PinkImbrella · 18/07/2025 16:20

thatsalad · 18/07/2025 13:41

I would not bother with leaving him the letter. Writing things down will be cathartic, but I would throw the letter out after writing it. He likely won't give a damn about things writen in the letter, because he has no emotional intelligence.

And like a true momma's boy, he thinks he is the main character and that your needs do not matter. You writing down how much him ignoring your needs has hurt you, will mean nothing to him. Waste of paper.

I went to get it printed out. It had to be typed because it was four fucking thousand words long in the end 🤣
I'm going to leave it for him because I do know he will read it and I spent so long not being able to speak freely.
I'm guessing he might take a brief pause in the middle section to smash a glass or something (the part where I call his mother cruel and inelegant). But i think he will keep reading once he has calmed down. I used the shit sandwich method and created headed sections (Location/My Life in Shit Town/Communication/The Future). That last section is me giving him advice for his future 😅

OP posts:
FeralWoman · 18/07/2025 16:25

PinkImbrella · 18/07/2025 15:02

So my plan was to get on with last-minute packing while waiting for dad to arrive, but i just came home and he's home. So now im going to have to tiptoe around not making too much noise while I pack. I guess i can bring all my random shit downstairs and shut the door and do it in the living room, and leave him the upstairs

Why can’t you make noise? Why tiptoe? Put some loud music on and get packing with as much noise as necessary. To hell with him. What’s he going to do if you’re loud? Break up with you? Grin

I only found this thread yesterday and I’m excited for you to be reclaiming your life.

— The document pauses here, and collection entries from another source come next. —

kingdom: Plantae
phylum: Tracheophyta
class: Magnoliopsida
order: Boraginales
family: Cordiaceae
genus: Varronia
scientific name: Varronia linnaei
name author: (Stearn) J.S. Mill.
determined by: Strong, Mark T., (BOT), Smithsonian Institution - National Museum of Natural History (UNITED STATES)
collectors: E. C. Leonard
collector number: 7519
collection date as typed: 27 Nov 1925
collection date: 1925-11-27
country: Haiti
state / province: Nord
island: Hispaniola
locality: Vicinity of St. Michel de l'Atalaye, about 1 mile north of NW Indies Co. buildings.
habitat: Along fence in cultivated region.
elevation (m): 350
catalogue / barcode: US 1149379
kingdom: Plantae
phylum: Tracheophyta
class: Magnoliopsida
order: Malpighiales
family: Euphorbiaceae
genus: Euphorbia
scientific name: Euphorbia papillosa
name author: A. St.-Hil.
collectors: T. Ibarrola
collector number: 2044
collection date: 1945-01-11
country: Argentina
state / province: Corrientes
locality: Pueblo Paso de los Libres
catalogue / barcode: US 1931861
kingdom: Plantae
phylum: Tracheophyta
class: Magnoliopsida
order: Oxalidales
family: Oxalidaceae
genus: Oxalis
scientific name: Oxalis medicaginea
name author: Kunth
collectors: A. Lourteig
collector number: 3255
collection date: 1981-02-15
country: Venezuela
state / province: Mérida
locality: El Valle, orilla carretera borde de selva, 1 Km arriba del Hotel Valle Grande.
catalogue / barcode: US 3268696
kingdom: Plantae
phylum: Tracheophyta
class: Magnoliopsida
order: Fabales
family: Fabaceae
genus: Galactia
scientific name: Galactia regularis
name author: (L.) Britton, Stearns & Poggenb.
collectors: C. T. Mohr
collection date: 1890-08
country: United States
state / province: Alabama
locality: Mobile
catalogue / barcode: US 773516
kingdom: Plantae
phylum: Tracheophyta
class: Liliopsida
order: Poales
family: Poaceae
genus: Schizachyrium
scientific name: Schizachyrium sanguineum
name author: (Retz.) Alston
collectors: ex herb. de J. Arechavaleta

Ibelievetheworldisburningtotheground · 18/07/2025 16:33

I wouldn't be tiptoeing around the 'it's all about meeeeee, meeeee, meeeee' arsehole

OverheardInLidl · 18/07/2025 16:40

FeralWoman · 18/07/2025 16:25

Why can’t you make noise? Why tiptoe? Put some loud music on and get packing with as much noise as necessary. To hell with him. What’s he going to do if you’re loud? Break up with you? Grin

I only found this thread yesterday and I’m excited for you to be reclaiming your life.

Sometimes when leaving a relationship the person being left can become very unpredictable, and you can see a side to them you haven't seen before. @PinkImbrella has already said he's shown her an aggressive side despite not behaving that way previously. Judging by his recent actions I'd say she's doing the right thing. You just don't know what he might do to try and sabotage her plans, he could hide or destroy her passport for example. Best to move in silence at the present time.

cooldarkroom · 18/07/2025 16:57

True to himself, he’s come home to sulk.
Showing his mis content. He couldn't really make it easier to walk away.

Have you thought to get your post redirected ?
Take videos of the property as you have left it. In case he makes a mess/damage
Read water & elec meters

RedRock41 · 18/07/2025 17:07

Don’t send the letter ✉️ OP. End of day you are cutting ties. Words can destroy people and know it’s cathartic but as someone said by all means write it but it’s a bit rubbish to tell him in minute detail where he went wrong when it’s too late to change it. Advice for his future is a step too far. I’m sure you wouldn’t want your report card either and sometimes better just drawing a line. End of day too, you chose to stay until now. He’s lost his job, partner and house and men tend to struggle more than women in a break up. Hard as it is, be magnanimous.

FeralWoman · 18/07/2025 17:17

@OverheardInLidl Very true. I forgot about that.